На юношу произвели впечатление скорость, ревность, напор и гибкость старца, когда он делал в церкви земные поклоны. Старец был похож на хорошо тренированного спортсмена, несмотря на то, что ему – атлету Христову старцу Евфимию – было более 70 лет. Шла Великая Четыредесятница. Старец прочёл часть богослужения, держа в руке большую лупу, потому что его зрение ослабло. Его ряса была очень старая, истрёпанная, но чистая. В церкви он надевал скуфью и куколь собственного пошива. Его образ и жизнь были необычными, но в этой необычности скрывался глубокий духовный смысл.
После вечерни старец предложил юноше трапезу. Он угостил самым лучшим, чем располагал, чтобы доставить радость своему посетителю: на этот раз это был варёный нут[206] без масла, смоченные в воде сухари и два вида маслин. «Эти маслины – самые лучшие», – сказал старец, предлагая их гостю. Однако и эти «самые лучшие» отличались необычайной горечью. Плошки на столе были глиняными, сам столик – очень ветхим. Кухня, в которой была накрыта трапеза – полутёмной и с земляным полом. Однако всё здесь было уместным, всё излучало аскетическую благодать, простоту, и вкушать этот ужин было приятнее, чем сидеть за ломящимся яствами столом в пятизвёздочном отеле.
Беседуя с юношей после трапезы старец был отечески нежен. Он давал юному посетителю прекрасные и практические советы. Он беседовал свободно, с бесстрастием; голубые, подобные синему небу, глаза старца свидетельствовали о том, что он был чист, как малое дитя.

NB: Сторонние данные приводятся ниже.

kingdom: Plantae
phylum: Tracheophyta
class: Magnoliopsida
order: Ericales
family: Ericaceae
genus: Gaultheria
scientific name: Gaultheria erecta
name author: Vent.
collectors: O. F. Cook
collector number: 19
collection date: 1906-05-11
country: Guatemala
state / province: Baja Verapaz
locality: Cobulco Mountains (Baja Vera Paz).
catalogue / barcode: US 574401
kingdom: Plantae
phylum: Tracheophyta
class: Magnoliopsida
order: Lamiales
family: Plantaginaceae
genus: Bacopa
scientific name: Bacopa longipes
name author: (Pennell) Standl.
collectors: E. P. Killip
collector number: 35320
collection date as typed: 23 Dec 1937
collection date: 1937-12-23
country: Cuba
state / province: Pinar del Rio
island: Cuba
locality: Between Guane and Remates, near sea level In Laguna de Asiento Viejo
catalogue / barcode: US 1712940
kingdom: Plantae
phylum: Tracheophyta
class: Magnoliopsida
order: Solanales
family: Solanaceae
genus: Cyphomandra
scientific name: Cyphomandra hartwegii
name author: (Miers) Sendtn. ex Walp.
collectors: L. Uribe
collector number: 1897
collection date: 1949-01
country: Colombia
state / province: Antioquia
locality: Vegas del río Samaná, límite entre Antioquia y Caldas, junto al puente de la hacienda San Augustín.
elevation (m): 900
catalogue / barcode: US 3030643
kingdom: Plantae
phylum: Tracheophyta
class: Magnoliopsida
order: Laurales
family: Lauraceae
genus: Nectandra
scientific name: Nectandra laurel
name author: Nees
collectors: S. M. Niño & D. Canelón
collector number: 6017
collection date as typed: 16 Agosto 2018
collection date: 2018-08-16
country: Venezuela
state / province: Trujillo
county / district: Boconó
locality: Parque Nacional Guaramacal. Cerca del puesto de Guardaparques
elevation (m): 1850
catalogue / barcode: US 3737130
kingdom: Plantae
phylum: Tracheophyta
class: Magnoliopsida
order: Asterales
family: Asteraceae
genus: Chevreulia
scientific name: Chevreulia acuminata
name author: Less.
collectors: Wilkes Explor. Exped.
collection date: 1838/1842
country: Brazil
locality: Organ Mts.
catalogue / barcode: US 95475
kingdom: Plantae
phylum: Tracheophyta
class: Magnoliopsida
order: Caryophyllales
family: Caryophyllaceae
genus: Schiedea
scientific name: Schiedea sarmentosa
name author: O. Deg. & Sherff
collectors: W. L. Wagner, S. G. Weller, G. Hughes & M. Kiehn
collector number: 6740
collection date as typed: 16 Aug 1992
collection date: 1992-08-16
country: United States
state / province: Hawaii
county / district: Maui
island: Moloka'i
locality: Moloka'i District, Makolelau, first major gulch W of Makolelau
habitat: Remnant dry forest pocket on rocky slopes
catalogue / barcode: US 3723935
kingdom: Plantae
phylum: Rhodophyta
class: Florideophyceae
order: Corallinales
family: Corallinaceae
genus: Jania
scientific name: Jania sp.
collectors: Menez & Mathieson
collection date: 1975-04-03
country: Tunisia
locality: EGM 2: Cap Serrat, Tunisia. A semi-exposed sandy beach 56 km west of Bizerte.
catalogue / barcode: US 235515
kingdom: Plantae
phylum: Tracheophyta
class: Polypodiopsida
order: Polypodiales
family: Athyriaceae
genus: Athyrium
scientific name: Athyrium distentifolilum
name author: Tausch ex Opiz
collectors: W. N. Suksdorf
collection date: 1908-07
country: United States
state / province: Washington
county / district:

В каливе старца всё было простым и очень старым, нельзя было найти ничего нового. Все эти старинные вещи переносили тебя в прежнюю эпоху – даже немногие книги, которые были у старца в келии, например, «Добротолюбие» в сокращении, одно из первых изданий. Однако и сам старец Евфимий чувствовал себя живущим в другой эпохе, или, лучше сказать, что он сам пришёл из другой эпохи в наше время. Потом юноша написал старцу письмо, благодаря его за Авраамово гостеприимство. К письму он приложил несколько конвертов и марок для того, чтобы старец мог отвечать на его письма. Однако даже эти конверты и марки старец вернул, соблюдая монашескую акривию.
Годы шли, и силы старца уходили. Он чувствовал слабость и ему стало трудно приходить на Божественную Литургию не только в Лавру, но и в соседний румынский скит. Однако свою аскезу и устав старец не изменил. Он говорил: «Иногда я вкушаю пищу даже два раза в день», – имея в виду Светлую седмицу. Тогда он говорил: «Ах, если бы я мог построить какую-нибудь каливку рядом с отцом Исаией и начать подвизаться!»